About 3 years have passed since the last Jay-Z album - Magna Carta Holy Grail (MCHG) and there's not an Afro or comb in sight. To seasoned fans they know that the fro in the past has been an indicator that the BK emcee is back in his creative element to make a record. Failing the afro, there's also the clandestine gathering of super producers; Timbaland, Swizz Beatz, Pharrell, Just Blaze and the zen-master Rick Rubin to name a few but they all seem relatively vacant regarding any new projects from the Jiggaman.
The mogul from Marcy projects could be forgiven for taking his eye off the ball with the acquisition of Tidal requiring his time and energy. Rocafella records signee Memphis Bleek also mentioned in a recent interview that he does'nt think that Jay would release another album. However, at the back of Jay's mind will be a certain $150 million deal signed in 2008 which allegedly involves the release of 3 albums within a decade.
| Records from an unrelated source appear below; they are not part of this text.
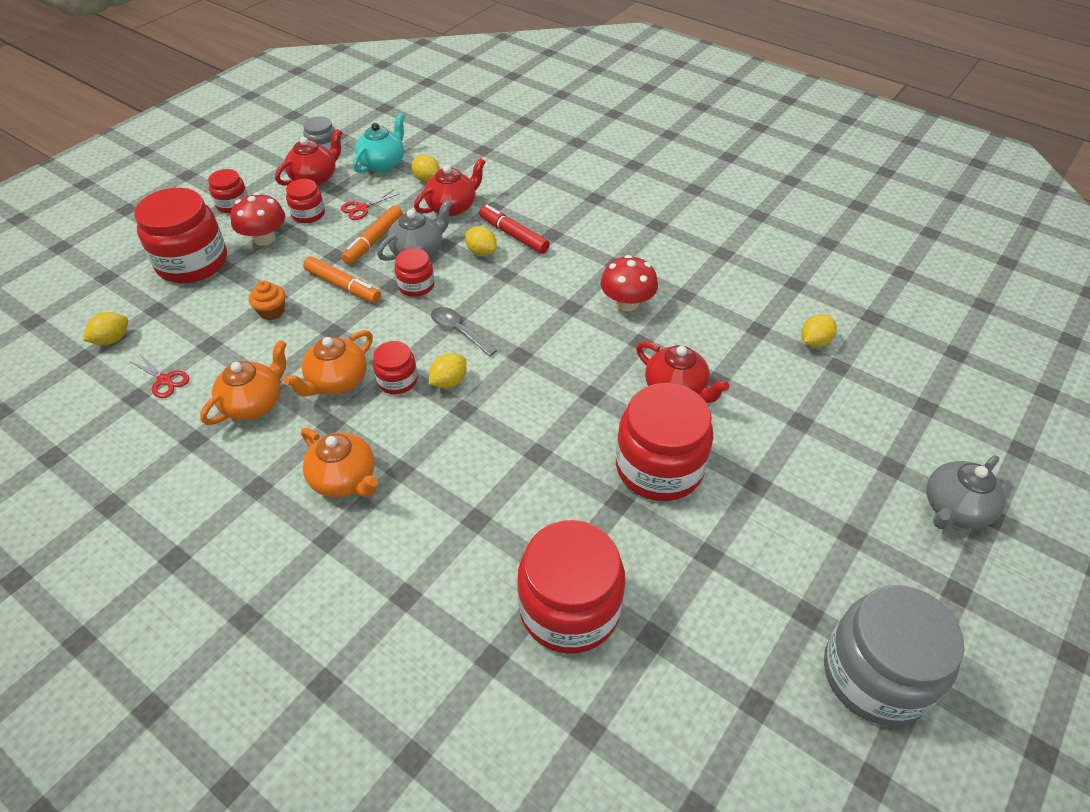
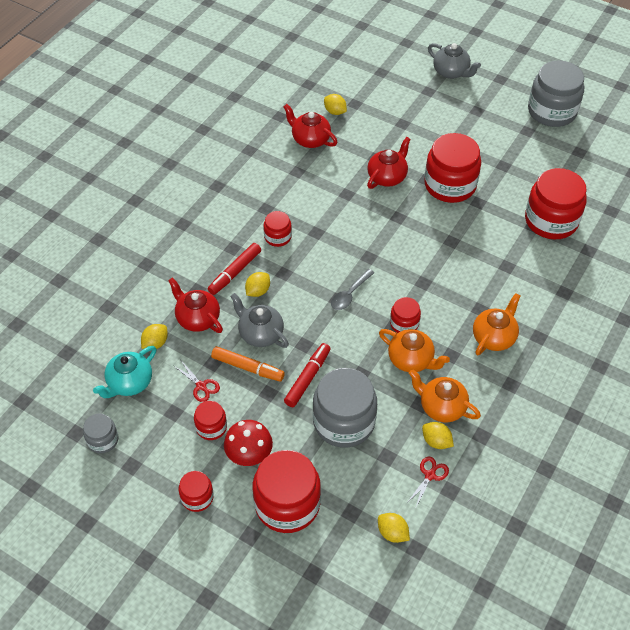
camera: 95 degrees left, 5 degrees up
orange cupcake [249,281,285,320] -> grey jar [313,368,377,447]
red teapot [275,129,342,186] -> red teapot moved to [284,104,338,148]
orange marker [303,256,381,303] -> red marker [284,343,331,407]
turquoise teapot [353,113,405,173] -> turquoise teapot turned 75 degrees counterclockwise [93,346,156,398]
red jar [395,248,434,297] -> red jar moved to [264,211,292,247]
yellow lemon [429,353,467,388] -> yellow lemon moved to [422,422,454,449]
red mushroom [600,255,658,311] -> none

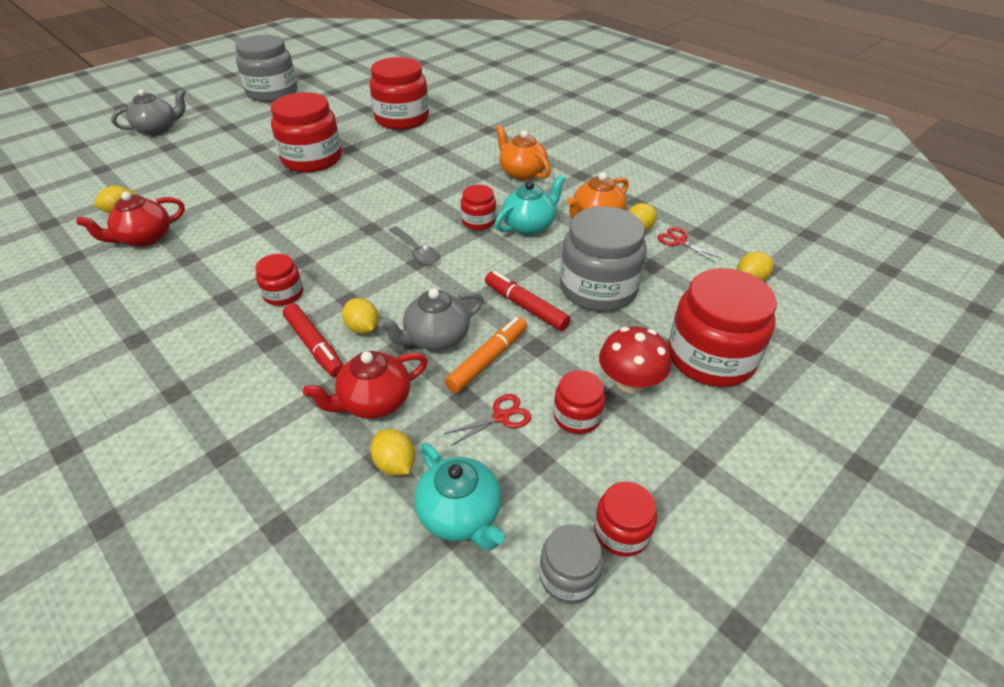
camera: 75 degrees left, 10 degrees down
red jar [179,471,214,512] -> red jar moved to [594,481,657,556]
red teapot [367,137,411,189] -> none
orange teapot [379,329,450,372] -> turquoise teapot [495,175,565,235]

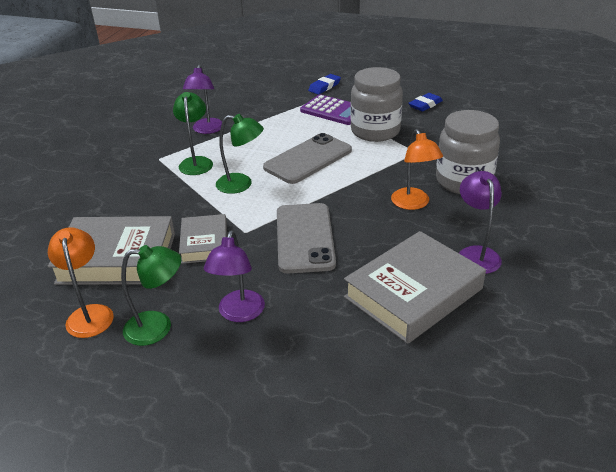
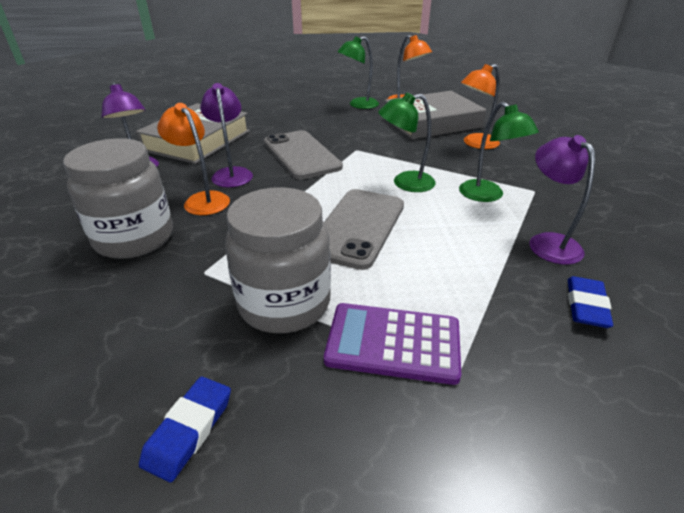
camera: 155 degrees right, 0 degrees up
grey book [179,214,227,264] -> none
purple lamp [204,230,265,322] -> purple lamp moved to [200,83,253,187]
blue eraser [308,74,341,95] -> blue eraser moved to [568,276,613,328]
none -> orange lamp [461,64,500,149]

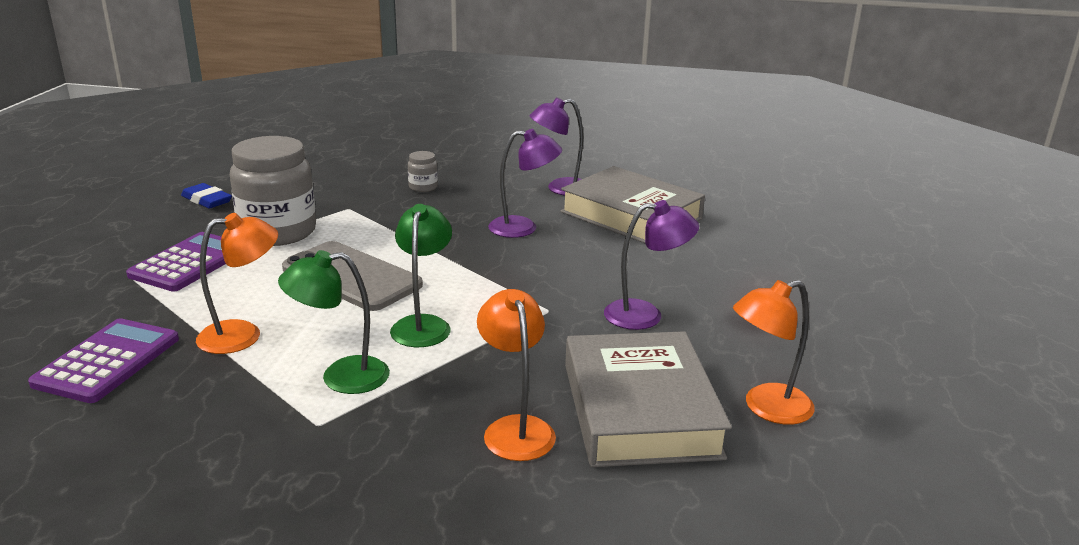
camera: 105 degrees right, 10 degrees down
grey jar [63,138,173,259] -> grey jar [408,151,438,192], size x0.43
orange lamp [157,103,230,215] -> orange lamp moved to [196,213,278,354]
grey phone [264,130,343,179] -> none
green lamp [337,36,379,109] -> none
purple lamp [529,135,595,265] -> purple lamp moved to [604,200,699,330]
blue eraser [568,276,613,328] -> purple calculator [28,318,179,403]

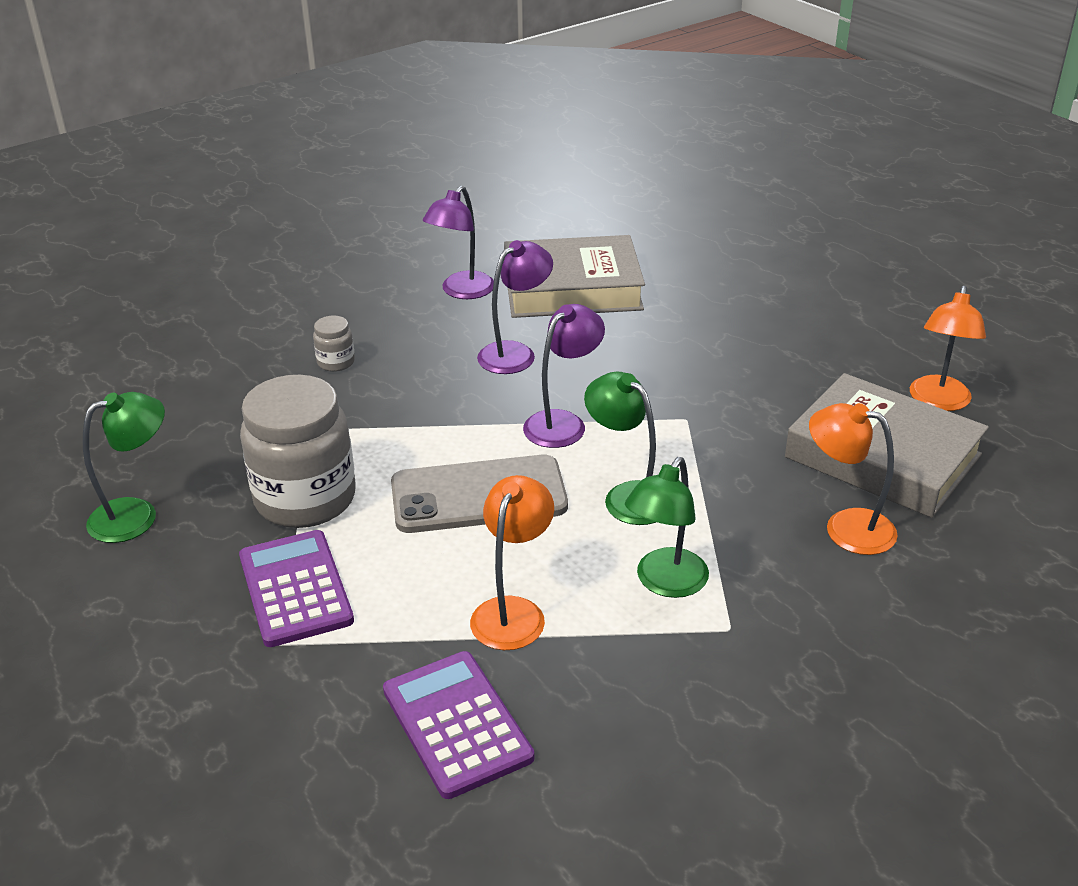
camera: 45 degrees left, 10 degrees up
blue eraser [181,183,232,209] -> green lamp [83,392,165,543]
purple lamp [604,200,699,330] -> purple lamp moved to [523,304,605,448]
Well, times almost up and it seems all is quiet as far as albums go in the corridors of the Roc Nation's offices.
Mr Carter is presented with an interesting challenge/opportunity. Tidal celebrated their 1 millionth subscriber last year with a concert in the home borough of Brooklyn representing modest growth when compared to the 15-20 paid subscribers at Spotify, 10 million at Apple Music not to mention Pandora, Google play, YouTube key loyalists.
Let's explore the options. Now let me preface this by saying, Jay will probably come up with a far more ingenious idea but here it goes anyway.
Option 1: Fulfil the livenation deal and release the new album on all outlets inc. Apple Music & Spotify.
Sounds crazy right. An owner of a streaming company placing his new potentially platinum album on the platform of his competitors? Hustling backwards is the term that springs to mind as far as Tidal goes. But for Jay Z the artist it would appear to make the most financial sense given the user base of the rival streaming platforms. However, what message would this move give to the other artist owners and new subscribers about the platform.
In summary, I find this scenario highly unlikely. There is a clear desire to see Tidal become an established outlet that benefits the artists (to a slightly greater degree than its competitors).
Option 2: Pay-off livenation, partner-up and release the the album exclusively on tidal
Did I here you mutter 'hustling backwards' in your mind again? Well let's take a closer look.
Jay Z signed a mega deal with livenation in 2008 which included the release of 3 albums within a decade plus major tours etc. Livenation paid Mr Carter $10m for each album released so why not dip into the pot of wealth to pay-off the $10m and offset it by seeking an advance in a similar arrangement to the Samsung deal in which he pocketed $20m before any eager fan had pressed play. Releasing exclusively on tidal from a strictly monetary standpoint is also an opportunity to take advantage of the upturn in vinyl sales. Producing an exclusive collectable for the diehards could draw even the most streaming-adverse music fan to subscribe.
So how does he find a way to obtain that reach with the new album without sinking back into the arms of Dr Dre and Jimmy Iovine or even more humiliating, Daniel Ek? A Tidal/Samsung collaboration seems to make the most sense when taking into account the importance of the streaming platform to his portfolio not to mention his music and business legacy. There are over 200 million Samsung smartphone users worldwide and over 1.4 billion android actives who have potential access to the Tidal app.
Jay Z really doesn't need to release another album from an artistic viewpoint. His position is firmly cemented on the Mount Rushmore of hiphop however, a samsung-powered collaboration maybe the stimulus required for Tidal in what is the biggest challenge of his career thus far.